PROVIDED RECORDS:
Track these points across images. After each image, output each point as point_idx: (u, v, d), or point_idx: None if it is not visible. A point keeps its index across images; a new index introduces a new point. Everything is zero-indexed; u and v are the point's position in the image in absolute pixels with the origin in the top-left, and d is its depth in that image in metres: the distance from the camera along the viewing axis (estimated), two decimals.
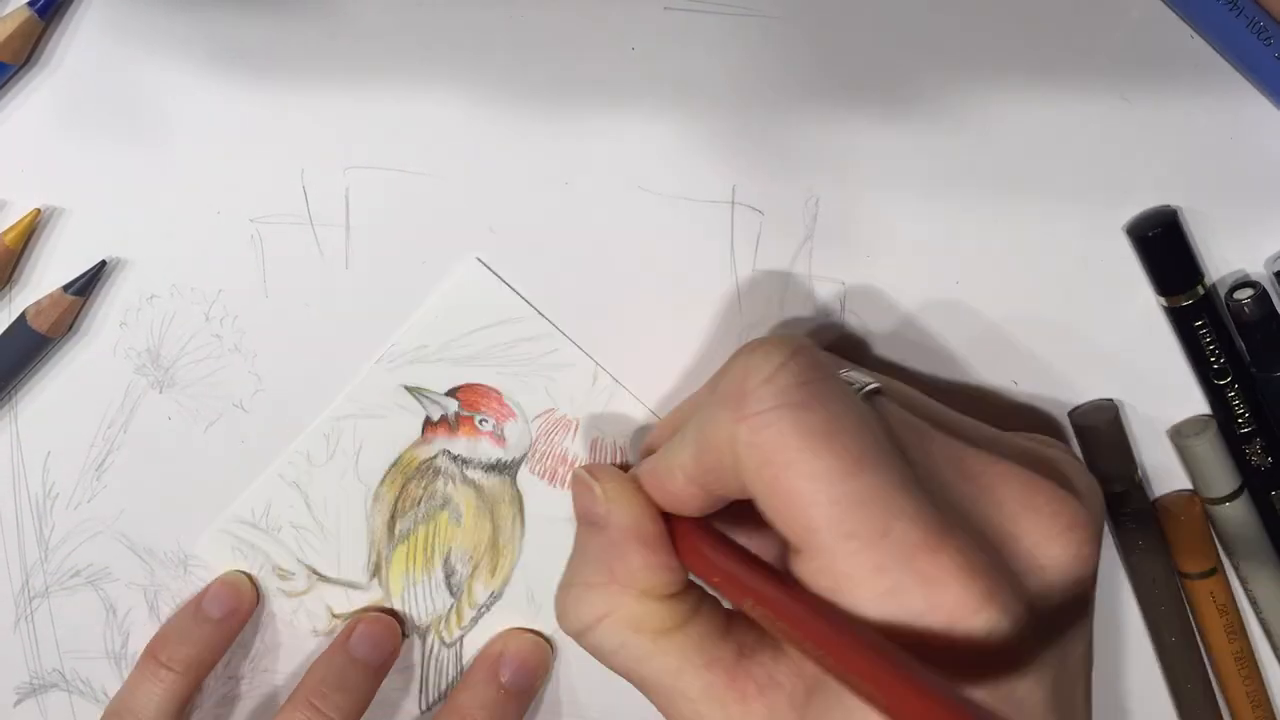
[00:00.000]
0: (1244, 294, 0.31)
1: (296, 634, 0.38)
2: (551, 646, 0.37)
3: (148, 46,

TO DO:
Output, exactly and with nothing else, the lines from the line containing "[00:00.000]" to the end of the entries.

SOLUTION BELOW:
[00:00.000]
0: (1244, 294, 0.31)
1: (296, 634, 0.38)
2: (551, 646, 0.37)
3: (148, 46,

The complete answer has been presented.